Publié le 11 septembre 2020
ÉCONOMIE
[Édito] Reprise en "K" : la nouvelle lettre emblème d’un monde en mutation
Après avoir épuisé les métaphores alphabétiques sur la reprise, en V ou en W pour les montagnes russes de la décroissance suivie de relance, en L pour la version stagnation longue ou en U pour le retour au niveau initial, les économistes ont inventé, à l’occasion de la crise du Covid-19, un nouveau modèle en K. Il serait adapté à des temps économiques qui ne ressemblent à rien de connu.

@Foxeel
La conjonction des crises sanitaires, économiques, environnementales et sociales n’est pas vraiment intégrée dans les modèles économiques actuels. Le fait que chacune d’entre elles soit un facteur aggravant pour toutes les autres, non plus. Les économistes attitrés des grandes institutions et entreprises sont bien ennuyés. Face au "jamais vu" que représente la crise du Covid-19, certains se sont mis à observer la réalité et constater que si reprise il y avait, elle tenait beaucoup plus du K que de toutes les autres lettres évoquées précédemment : V, W, L, U*...
Cette vision en K symbolise le basculement dans un nouveau monde, bâti selon l’expression consacrée sur de la "destruction créatrice". Dans ce type de reprise, certains secteurs s’envolent, la branche haute du K, à l’image de celui de la tech. On trouve Amazon, Microsoft et Apple suivies de Tesla (qui est évaluée comme une valeur de la tech et non comme un constructeur automobile) en tête des entreprises dont la capitalisation boursière a le plus augmenté au premier semestre 2020.
D’autres secteurs s’effondrent, la branche basse du K, irrémédiablement à l’image du secteur aérien, de l’automobile et du tourisme où l’un des derniers géants, le voyagiste TUI a annoncé la suppression de 60 % de ses effectifs en juin. Le secteur ayant déjà été frappé de plein fouet par la disparition de Thomas Cook à l’automne 2019.
Accroître les inégalités
Et c’est bien là tout le problème de la reprise en K, elle se fait au détriment de l’emploi et creuse inexorablement les inégalités. Pour l’économiste américain Joe Brusuelas, économiste en chef de RSM qui a popularisé l’expression, la reprise en K est liée au découplage entre marchés financiers et l’économie réelle et favorise surtout les plus riches. Pour mémoire aux États Unis, 52 % de la capitalisation boursière est détenue par les 1 % les plus fortunés.

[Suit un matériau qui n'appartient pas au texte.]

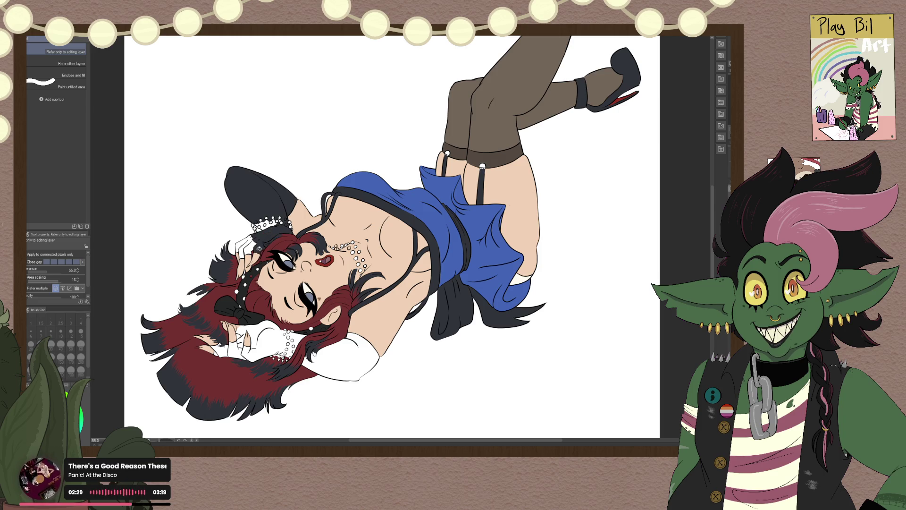
pyautogui.click(253, 243)
pyautogui.click(249, 240)
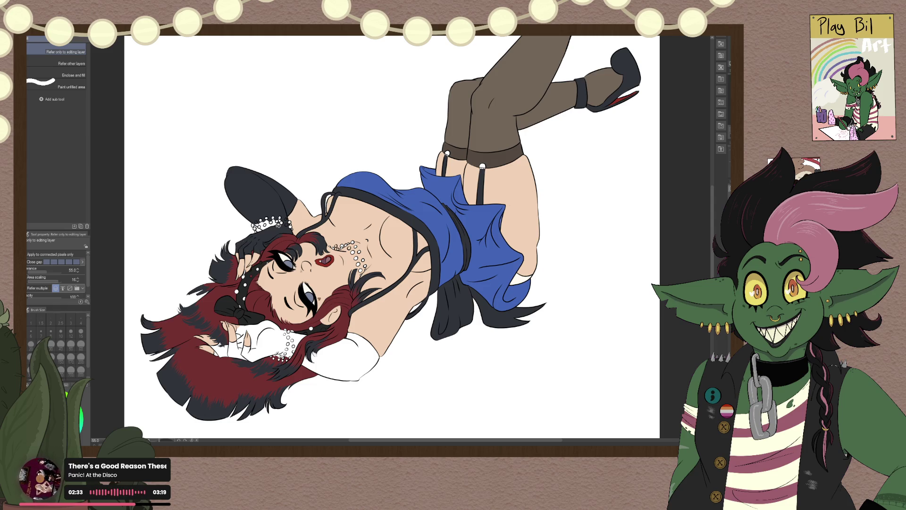
pyautogui.click(279, 225)
pyautogui.click(267, 224)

Le dernier rapport d’Oxfam : "Covid-19 les profits de la crise" souligne le phénomène.
L’ONG y précise que "Jeff Bezos pourrait, avec les bénéfices qu’il a réalisés pendant la crise, verser une prime 105 000 dollars aux 876 000 personnes employées par Amazon dans le monde, y compris les quelque 10 000 salariés en France, tout en restant aussi riche qu’il l’était avant la pandémie de coronavirus". La reprise en K risque donc de précipiter les plus pauvres dans un monde toujours plus kafkaïen. Elle acte l’idée qu’un retour de la croissance serait loin de profiter au plus grand nombre et qu’il est indispensable d’accélérer la reconversion des secteurs au bord du gouffre. Une relance durable se fera à ce prix !
Anne-Catherine Husson-Traore, @AC_HT, Directrice générale de Novethic
*La forme de la lettre représente la forme que prendra la courbe économique en sortie de crise. Là où V indique une reprise rapide, un L indique une stagnation économique et un U une reprise plus lente.